The International Association for the Study of Popular Music-United States chapter invites proposals for its 2019 conference. The meeting, which will take place in New Orleans, Louisiana, March 7-10, 2019, will feature the theme “Musical Cities: Music, Historiography, and Myth.” We welcome proposals for individual papers and panels (up to four individuals) on any aspect of popular music, especially proposals on the musical cultures of New Orleans; music in and of the global and local South; and music and race and resistance.
Subtopics might include
• Cities, music, and race
• Musical legends and apocrypha
• Specific cities as places of musical genre origin
• Space and place in music-making
• New Orleans as a site of resistance, rebuilding, reconstruction, and gentrification
• Intersectionality in musical cultures
• Music and historiography in the context of global and local Souths
• Religion and spirituality in musical cultures
IASPM-US is an interdisciplinary organization and is eager to include work not just from ethno/musicologists and other music scholars, but also work from a wide variety of viewpoints, including those of scholars of race, religion, sexuality, gender, geography, folklore, history (including archaeology, military history, oral history, public history, intellectual history, micro history and all other disciplines), ethnography, comparative literature, Francophone and Hispanophone studies, Latin America, law, education, esotericism, area studies, and other relevant areas. This year’s program committee consists of Kendra Preston Leonard (chair), John Dougan, Murray Forman, Shana Goldin-Perschbacher, Anthony Kwame Harrison, and Jennifer Stoever.
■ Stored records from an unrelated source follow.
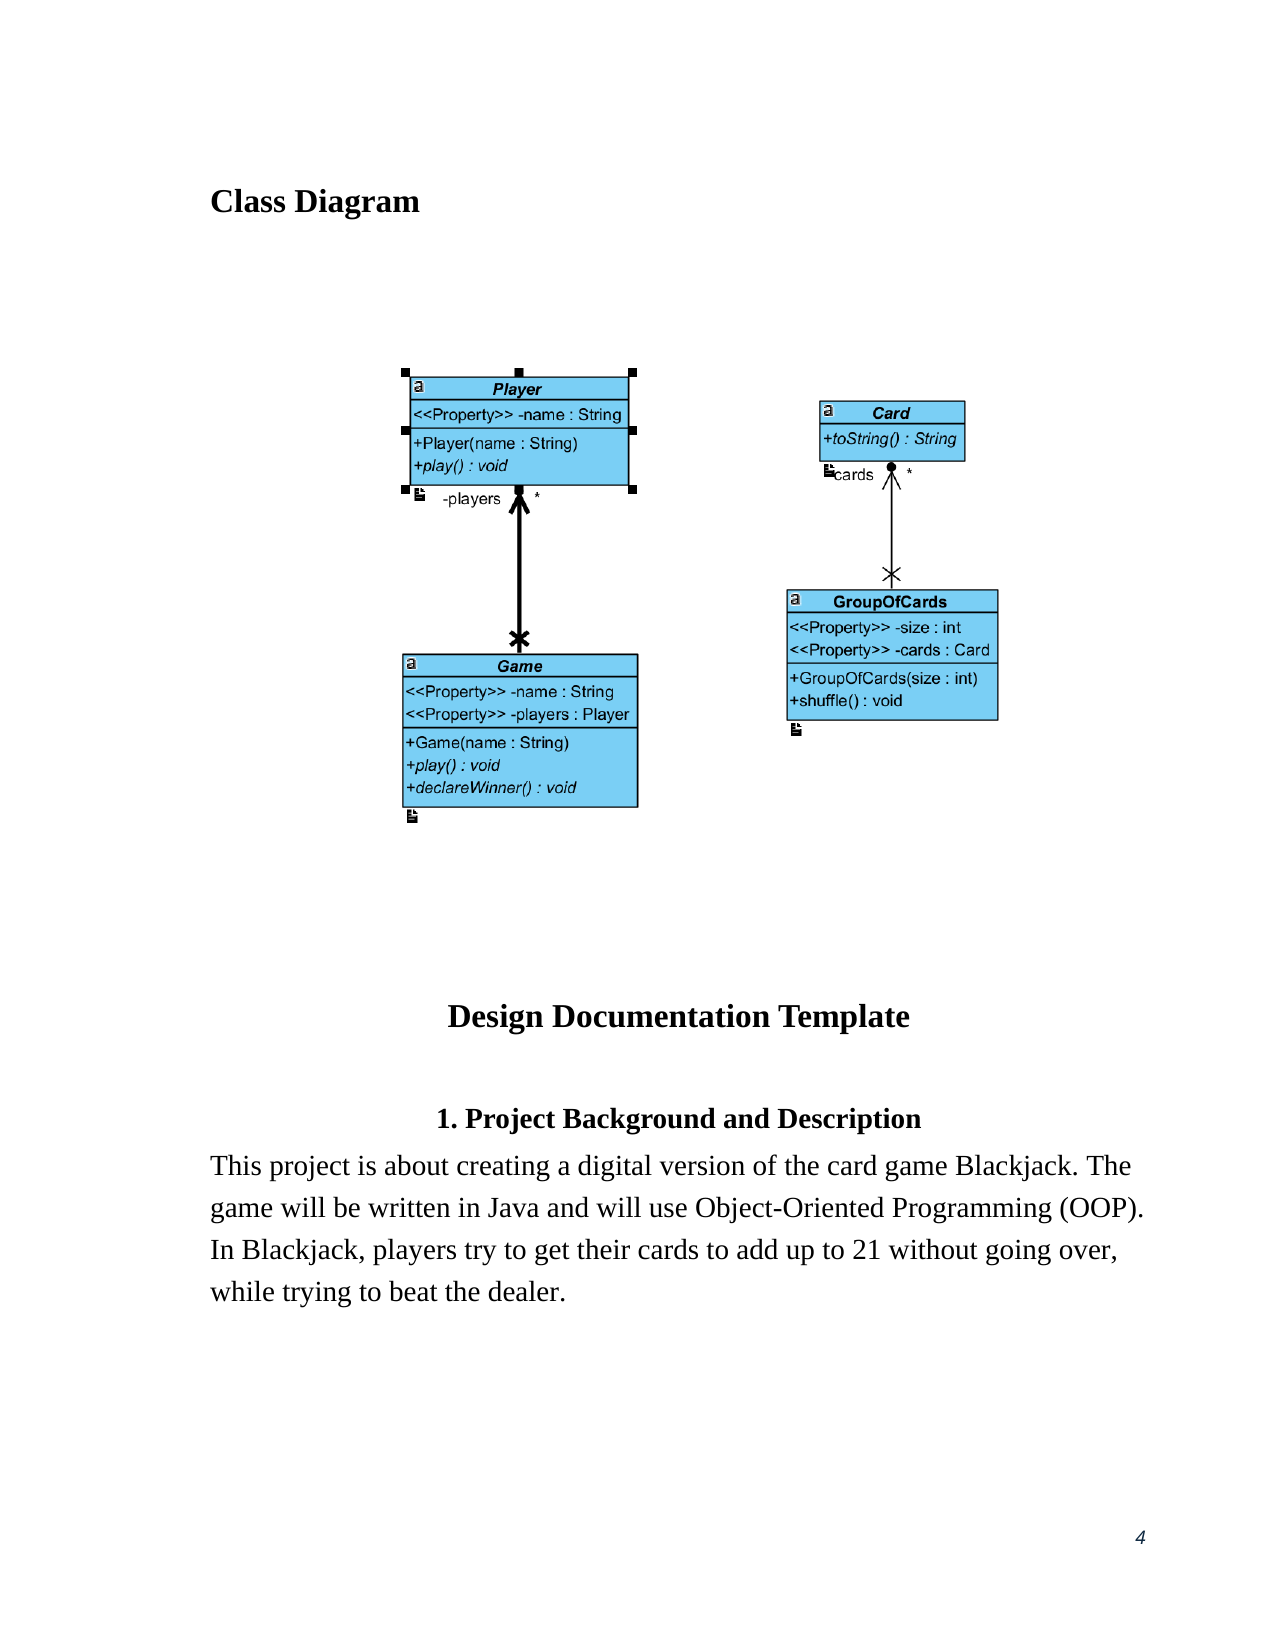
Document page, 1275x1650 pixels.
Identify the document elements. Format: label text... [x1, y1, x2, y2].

subtitle Design Documentation Template [210, 997, 1147, 1079]
picture [210, 226, 1148, 953]
text This project is about creating a digital version of the card game Blackjack. The game will be written in Java and will use Object-Oriented Programming (OOP). In Blackjack, players try to get their cards to add up to 21 without going over, while trying to beat the dealer. [210, 1148, 1147, 1308]
text Class Diagram [210, 181, 1147, 226]
subtitle 1. Project Background and Description [210, 1102, 1147, 1135]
All presentations are limited to 20 minutes. Submit an abstract of no more than 250 words no later than October 1, 2018. Individual abstracts should identify the methodology used, state the paper’s goals, summarize the context and argument of the paper, and include a brief conclusion. Panel abstracts should include a 250 description of the panel’s rationale and goals and a 250-word abstract for each individual participating in the panel. Abstracts must be anonymous and not include the submitter’s identity or references that could lead to the revealing of their identity; abstracts not adhering to the word count will not be considered.